GIVEN ENTRIES.
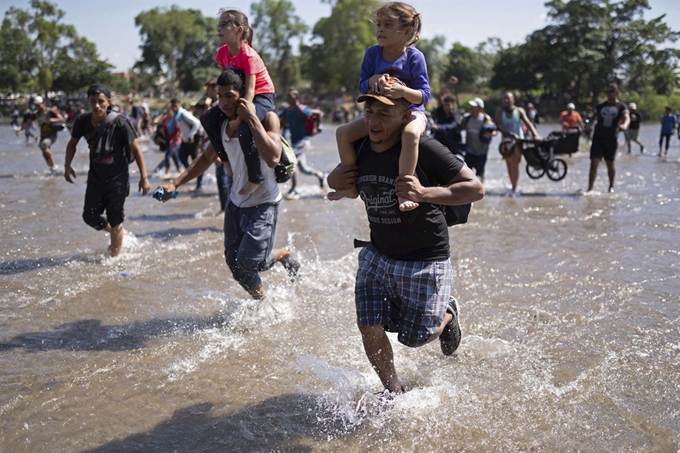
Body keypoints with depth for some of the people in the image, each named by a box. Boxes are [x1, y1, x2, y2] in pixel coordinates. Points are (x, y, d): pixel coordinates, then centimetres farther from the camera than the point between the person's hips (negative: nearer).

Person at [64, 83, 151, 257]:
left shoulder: (119, 123, -23)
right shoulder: (82, 122, -10)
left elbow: (135, 149, -16)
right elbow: (72, 144, 8)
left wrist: (144, 177, -15)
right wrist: (67, 165, -7)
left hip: (118, 179, -5)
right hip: (96, 178, 5)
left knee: (115, 220, 3)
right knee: (90, 217, 9)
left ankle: (114, 257, 22)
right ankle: (119, 234, 38)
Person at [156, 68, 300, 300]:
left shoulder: (267, 118, -17)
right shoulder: (223, 123, 1)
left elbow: (273, 158, -35)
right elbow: (207, 158, 15)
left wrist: (252, 119, -31)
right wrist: (176, 183, 6)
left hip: (263, 203, -6)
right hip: (236, 201, 6)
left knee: (249, 261, -14)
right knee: (234, 262, 7)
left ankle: (283, 254, 19)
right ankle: (262, 302, 32)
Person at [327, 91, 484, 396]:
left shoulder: (423, 149, -23)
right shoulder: (359, 148, -4)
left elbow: (476, 188, -21)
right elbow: (338, 180, 17)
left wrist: (424, 193, -34)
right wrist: (334, 180, -9)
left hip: (425, 262, -5)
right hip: (378, 256, 5)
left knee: (415, 337, 7)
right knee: (370, 329, -1)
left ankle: (448, 314, 42)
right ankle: (393, 392, 24)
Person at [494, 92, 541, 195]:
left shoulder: (519, 111, -1)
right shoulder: (500, 112, 0)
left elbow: (528, 123, -12)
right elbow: (498, 126, -12)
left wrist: (535, 134, -28)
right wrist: (510, 133, -26)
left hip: (518, 141, -2)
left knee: (515, 164, -11)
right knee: (509, 165, 7)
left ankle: (514, 189, -9)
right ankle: (513, 186, 20)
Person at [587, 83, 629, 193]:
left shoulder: (621, 107, -1)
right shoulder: (600, 106, 9)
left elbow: (627, 118, -19)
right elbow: (594, 118, 20)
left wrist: (624, 125, -40)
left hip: (611, 139, -1)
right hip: (598, 137, 1)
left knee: (610, 163, 14)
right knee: (594, 163, -11)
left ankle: (611, 186, 33)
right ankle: (590, 189, -13)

PROBLEM DETAILS. Extract every line of the listing above verbatim, omitting the picture.

REPLY.
Body keypoints with depth for some of the people in the image, each named by a box. Boxes are [x1, y1, x2, y2] in pixel coordinates. Points are (x, y, d): pixel coordinates, then centimetres farther from the camera than the point between the person's hips (negative: nearer).

Person at [64, 83, 151, 257]:
left shoulder: (119, 123, -23)
right shoulder: (82, 122, -10)
left elbow: (135, 149, -16)
right elbow: (72, 144, 8)
left wrist: (144, 177, -15)
right wrist: (67, 165, -7)
left hip: (118, 179, -5)
right hip: (96, 178, 5)
left knee: (115, 220, 3)
right knee: (90, 217, 9)
left ankle: (114, 257, 22)
right ankle: (119, 234, 38)
Person at [156, 68, 300, 300]:
left shoulder: (267, 118, -17)
right shoulder: (223, 123, 1)
left elbow: (273, 158, -35)
right elbow: (207, 158, 15)
left wrist: (252, 119, -31)
right wrist: (176, 183, 6)
left hip: (263, 203, -6)
right hip: (236, 201, 6)
left knee: (249, 261, -14)
right knee: (234, 262, 7)
left ankle: (283, 254, 19)
right ankle: (262, 302, 32)
Person at [327, 91, 484, 396]:
left shoulder: (423, 149, -23)
right shoulder: (359, 148, -4)
left elbow: (476, 188, -21)
right elbow: (338, 180, 17)
left wrist: (424, 193, -34)
right wrist: (334, 180, -9)
left hip: (425, 262, -5)
right hip: (378, 256, 5)
left knee: (415, 337, 7)
right knee: (370, 329, -1)
left ankle: (448, 314, 42)
right ankle: (393, 392, 24)
Person at [494, 92, 541, 195]:
left shoulder: (519, 111, -1)
right shoulder: (500, 112, 0)
left elbow: (528, 123, -12)
right elbow: (498, 126, -12)
left wrist: (535, 134, -28)
right wrist: (510, 133, -26)
left hip: (518, 141, -2)
left knee: (515, 164, -11)
right knee: (509, 165, 7)
left ankle: (514, 189, -9)
right ankle: (513, 186, 20)
Person at [587, 83, 629, 193]:
left shoulder: (621, 107, -1)
right shoulder: (600, 106, 9)
left elbow: (627, 118, -19)
right elbow: (594, 118, 20)
left wrist: (624, 125, -40)
left hip: (611, 139, -1)
right hip: (598, 137, 1)
left knee: (610, 163, 14)
right knee: (594, 163, -11)
left ankle: (611, 186, 33)
right ankle: (590, 189, -13)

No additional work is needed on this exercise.